SSRIs
Good and Bad Reasons for Taking an Anti-Depressant
Some people opt for anti-depressants in order to run from reality.
Posted January 6, 2013
Thirty-five years ago, I received a phone call from my friend Lily about a car accident involving a mutual friend of ours, Terry. The three of us had graduated from UCLA three weeks earlier. Terry, along with her sister, brother-in-law and niece, had gone on a graduation trip to the Colorado River. En route, along a two-lane highway, another vehicle tried to pass them and the line of cars ahead. The driver mis-calculated the distance and as a result, a semi-truck coming from the opposite direction swerved to avoid the passing vehicle, struck our friends' car and instantly killed Terry's sister, brother-in-law and niece. Terry survived but suffered severe and irreparable brain damage.
I had given up my apartment following graduation and was briefly staying with my parents before leaving on a long trip. When I came out of my room after the call, deeply upset and in tears, my mother immediately went to her bathroom and returned with a blue, 10 mg Valium which she pressed into my hand. Her response to my grief was to offer me the same medication she used to keep her own pain sedated. I hadn't thought about that incident in years, but recently, in considering some of the wrong reasons people take antidepressants, the memory came back to me.
I believe that antidepressants have their uses, especially in the short-term, but I also believe they are grossly over-prescribed by unqualified physicians and medicating psychiatrists who run prescription drug mills. This criticism lays most of the blame at the feet of the medical profession, but a conversation with an old friend from Los Angeles reminded me that insistent patients are also a part of the problem. Many people choose to take an antidepressant in order to avoid dealing with a problem they might otherwise have to confront.
My friend -- let's call him Peter -- has worked in the film industry for more than 30 years and knows everbody. Peter told me that he's close with quite a few women who (in his opinion) are on antidepressants because their married life would be otherwise unbearable to them. They're married to wealthy, powerful men in the industry who they don't love; divorce would mean giving up a financially privileged and superficially glamourous style of life they don't want to relinquish. So they take SSRIs ... NOT because they're depressed but because those drugs make tolerable an emotional situation they wouldn't otherwise be able to bear. Peter says this is not an unusual Hollywood story.
A mutual friend of ours is quite candid about using an antidepressant for similar reasons. She has a child growing up with Asperger's, and the very low dosage of her medication makes life bearable. She tried getting by without the meds but found she just couldn't cope. This friend is not struggling with depression per se but with an extremely stressful life situation. Her drugs "take the edge off," numb her out just enough so that she can manage.

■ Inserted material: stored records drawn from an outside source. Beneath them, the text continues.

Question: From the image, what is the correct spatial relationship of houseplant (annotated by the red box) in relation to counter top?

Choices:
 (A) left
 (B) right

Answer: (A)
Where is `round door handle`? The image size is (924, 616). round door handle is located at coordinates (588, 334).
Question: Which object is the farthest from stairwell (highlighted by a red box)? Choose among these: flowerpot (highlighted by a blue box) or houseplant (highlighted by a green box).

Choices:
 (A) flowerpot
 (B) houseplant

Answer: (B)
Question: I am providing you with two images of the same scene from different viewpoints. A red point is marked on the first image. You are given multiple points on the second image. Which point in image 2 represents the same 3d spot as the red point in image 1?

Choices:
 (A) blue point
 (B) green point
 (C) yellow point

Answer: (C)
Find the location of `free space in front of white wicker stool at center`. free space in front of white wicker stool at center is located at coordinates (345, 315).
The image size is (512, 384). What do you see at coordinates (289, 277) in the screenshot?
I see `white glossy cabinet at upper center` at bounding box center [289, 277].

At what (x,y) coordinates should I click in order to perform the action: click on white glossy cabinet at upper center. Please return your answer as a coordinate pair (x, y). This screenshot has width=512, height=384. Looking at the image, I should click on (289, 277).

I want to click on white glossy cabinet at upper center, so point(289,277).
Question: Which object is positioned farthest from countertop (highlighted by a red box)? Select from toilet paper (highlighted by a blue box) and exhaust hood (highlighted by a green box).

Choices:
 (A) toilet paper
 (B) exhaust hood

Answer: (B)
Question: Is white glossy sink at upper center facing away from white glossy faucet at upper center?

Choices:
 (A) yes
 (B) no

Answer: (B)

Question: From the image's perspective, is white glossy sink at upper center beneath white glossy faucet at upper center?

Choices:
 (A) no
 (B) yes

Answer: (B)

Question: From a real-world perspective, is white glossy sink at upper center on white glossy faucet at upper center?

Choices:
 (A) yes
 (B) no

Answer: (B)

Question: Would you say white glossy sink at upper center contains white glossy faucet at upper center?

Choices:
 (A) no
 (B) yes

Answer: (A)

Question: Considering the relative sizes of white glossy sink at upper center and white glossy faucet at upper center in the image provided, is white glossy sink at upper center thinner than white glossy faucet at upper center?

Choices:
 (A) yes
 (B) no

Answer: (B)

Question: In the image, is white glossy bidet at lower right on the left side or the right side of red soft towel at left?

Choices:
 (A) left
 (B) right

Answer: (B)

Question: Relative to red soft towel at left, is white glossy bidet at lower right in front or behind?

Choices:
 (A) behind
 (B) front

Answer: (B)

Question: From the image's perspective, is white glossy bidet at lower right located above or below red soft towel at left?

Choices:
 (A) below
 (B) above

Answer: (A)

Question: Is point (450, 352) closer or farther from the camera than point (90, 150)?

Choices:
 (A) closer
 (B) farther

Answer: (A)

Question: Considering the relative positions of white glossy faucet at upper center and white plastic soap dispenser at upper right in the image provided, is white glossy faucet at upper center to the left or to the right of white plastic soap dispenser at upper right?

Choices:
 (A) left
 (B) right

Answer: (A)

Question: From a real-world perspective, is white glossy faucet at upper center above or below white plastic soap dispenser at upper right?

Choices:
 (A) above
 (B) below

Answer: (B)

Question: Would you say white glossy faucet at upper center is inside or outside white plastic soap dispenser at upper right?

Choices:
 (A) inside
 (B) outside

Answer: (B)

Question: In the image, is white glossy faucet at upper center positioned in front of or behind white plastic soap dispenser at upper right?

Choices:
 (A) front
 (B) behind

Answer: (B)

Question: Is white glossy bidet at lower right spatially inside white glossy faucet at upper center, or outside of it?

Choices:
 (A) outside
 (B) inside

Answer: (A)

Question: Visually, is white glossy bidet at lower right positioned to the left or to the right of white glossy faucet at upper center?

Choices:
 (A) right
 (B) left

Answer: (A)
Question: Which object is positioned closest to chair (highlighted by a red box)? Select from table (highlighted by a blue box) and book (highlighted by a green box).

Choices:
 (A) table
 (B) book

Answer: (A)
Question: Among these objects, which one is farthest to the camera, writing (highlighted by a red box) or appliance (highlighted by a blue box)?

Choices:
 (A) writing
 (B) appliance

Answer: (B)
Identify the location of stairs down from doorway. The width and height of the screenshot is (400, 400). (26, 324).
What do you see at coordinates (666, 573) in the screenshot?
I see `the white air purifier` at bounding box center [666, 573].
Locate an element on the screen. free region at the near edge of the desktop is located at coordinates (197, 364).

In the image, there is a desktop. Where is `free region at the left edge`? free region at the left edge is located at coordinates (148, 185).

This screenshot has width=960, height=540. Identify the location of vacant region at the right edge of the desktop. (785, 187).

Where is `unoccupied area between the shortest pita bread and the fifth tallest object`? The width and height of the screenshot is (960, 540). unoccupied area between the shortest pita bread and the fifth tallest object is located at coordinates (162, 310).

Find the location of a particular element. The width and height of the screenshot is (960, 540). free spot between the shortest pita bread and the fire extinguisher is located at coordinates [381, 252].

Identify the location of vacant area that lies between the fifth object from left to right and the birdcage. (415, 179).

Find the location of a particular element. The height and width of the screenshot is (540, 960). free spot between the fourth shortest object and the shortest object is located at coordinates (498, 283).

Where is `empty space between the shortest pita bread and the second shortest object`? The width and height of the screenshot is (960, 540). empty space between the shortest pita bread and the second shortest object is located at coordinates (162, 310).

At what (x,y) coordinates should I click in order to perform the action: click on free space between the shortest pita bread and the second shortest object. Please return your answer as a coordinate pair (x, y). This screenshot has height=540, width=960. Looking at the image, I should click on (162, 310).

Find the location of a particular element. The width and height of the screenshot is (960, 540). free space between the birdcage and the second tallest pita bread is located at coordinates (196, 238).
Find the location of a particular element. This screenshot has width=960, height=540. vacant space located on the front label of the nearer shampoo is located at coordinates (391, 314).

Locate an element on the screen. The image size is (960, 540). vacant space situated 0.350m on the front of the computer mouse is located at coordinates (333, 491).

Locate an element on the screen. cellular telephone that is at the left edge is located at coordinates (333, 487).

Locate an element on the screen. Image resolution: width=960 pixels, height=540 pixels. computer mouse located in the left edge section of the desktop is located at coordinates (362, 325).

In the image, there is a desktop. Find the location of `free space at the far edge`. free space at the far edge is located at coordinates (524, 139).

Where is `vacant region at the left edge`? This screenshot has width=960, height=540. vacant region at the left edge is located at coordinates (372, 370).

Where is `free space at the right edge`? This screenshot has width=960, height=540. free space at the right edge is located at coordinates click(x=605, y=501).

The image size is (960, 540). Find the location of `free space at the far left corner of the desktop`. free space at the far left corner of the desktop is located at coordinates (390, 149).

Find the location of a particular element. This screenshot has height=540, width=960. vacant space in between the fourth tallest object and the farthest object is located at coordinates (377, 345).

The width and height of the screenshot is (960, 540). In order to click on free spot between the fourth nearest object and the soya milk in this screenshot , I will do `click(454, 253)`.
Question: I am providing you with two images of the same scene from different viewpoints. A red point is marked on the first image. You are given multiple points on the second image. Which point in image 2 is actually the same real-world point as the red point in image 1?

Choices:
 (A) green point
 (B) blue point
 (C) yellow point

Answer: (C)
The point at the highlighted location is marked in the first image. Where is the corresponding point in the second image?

Another friend of ours, after her divorce, decided to become an elementary school teacher, despite the fact that many of us felt she was by temperament ill-suited to the profession. Ignoring some judicious advice, she went ahead with this career change and suffered a nervous collapse during her first year of teaching. With mostly sleepless nights and several panic attacks, she wound up in the emergency room more than once. Instead of reconsidering her career choice and trying to find something more suited to her, she opted for anti-depressants instead.
Medication might be the right choice for our friend with the Asperger's syndrome child; after all, as his mother, there isn't much she can do to change her basic lot in life. But in the case of our friend who chose drugs over a career change, it seems to me she's using antidepressants to avoid confronting something dysfunctional in herself and in her life. Likewise, the Hollywood wives who take SSRIs rather than file for divorce are surely using those drugs in ways for which they were never intended.
One of the primary rationales given for using antidepressants is that they may get a depressed mind "unstuck" when psychotherapy is making slow progress; meds are often seen as an adjunct to talk therapy, helpful in promoting insight and understanding for the psychotherapy client. But those Hollywood wives and our friend who made a disastrous career choice are using medication for just the opposite reason; they don't want insight so they can understand themselves better and confront important choices. Instead, they are using those drugs in order to avoid confronting their problems.
Depression, like pain, can be the body's way of telling us that something is wrong. If we listen to our pain and our depression, we might understand what's wrong and over time, figure out what to do about it. But if we reach for the little blue pill as my mother did, numbing the pain instead of confronting it, we'll remain stuck and never move forward.